I started a new online class this week, which will be eating into my blogging time. The class is grandiosely titled Leadership for the Information Age, but since I like grandiosity, just look at my blog mastheads, I figured this would be right up my alley. The very first reading assignment was from the book Blink, by Malcom Gladwell, a terrific read by a terrific writer. The excerpt we were asked to read is about "thin slicing" or rapid cognition, or what most of us call intuition. I guess the point of the reading was to make us aware of differing styles of decision making. But for me, I don't need to reinforce bad habits, and that excerpt from Blink does just that. Here's some quotes from Gladwell's web site for a taste of what I am talking about:

It's a book about rapid cognition, about the kind of thinking that happens in a blink of an eye. When you meet someone for the first time, or walk into a house you are thinking of buying, or read the first few sentences of a book, your mind takes about two seconds to jump to a series of conclusions. Well, "Blink" is a book about those two seconds,...
One of the stories I tell in "Blink" is about the Emergency Room doctors at Cook County Hospital in Chicago. That's the big public hospital in Chicago, and a few years ago they changed the way they diagnosed heart attacks. They instructed their doctors to gather less information on their patients: they encouraged them to zero in on just a few critical pieces of information about patients suffering from chest pain--like blood pressure and the ECG--while ignoring everything else, like the patient's age and weight and medical history. And what happened? Cook County is now one of the best places in the United States at diagnosing chest pain.

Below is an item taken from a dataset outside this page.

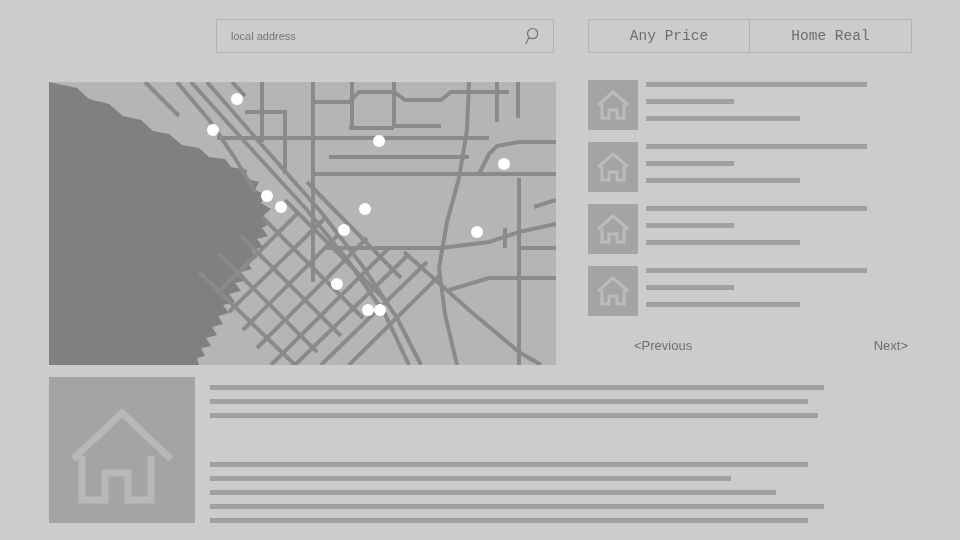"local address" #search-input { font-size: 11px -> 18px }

Now to my problem. The more complex my job has become, I paradoxically seem to have less and less time to just think and analyze. I believe that I am this awesome decision maker like those Chicago doctors, except I don't have the year's of experience in IT that they have in medicine. I make a lot of snap decisions in the course of the day, often based on an email description of a situation, but more often from a phone conversation. I realize how limited those sources of information can be, but I just don't have time to stop and think, and occasionally I make a mistake that takes time and effort to back out of. Now comes this book that is telling me this is all just fine, you can bat a high percentage based on limited information if you concentrate on just the right facts. (Which facts? The RIGHT facts.) Great, rather than impose a little self discipline and carve out time during the day to perform careful thought and analysis, this leadership class is reinforcing my bad habits.

Maybe if I knock out the homework for this course the same way that I make decisions at work, I'll have time to blog after all.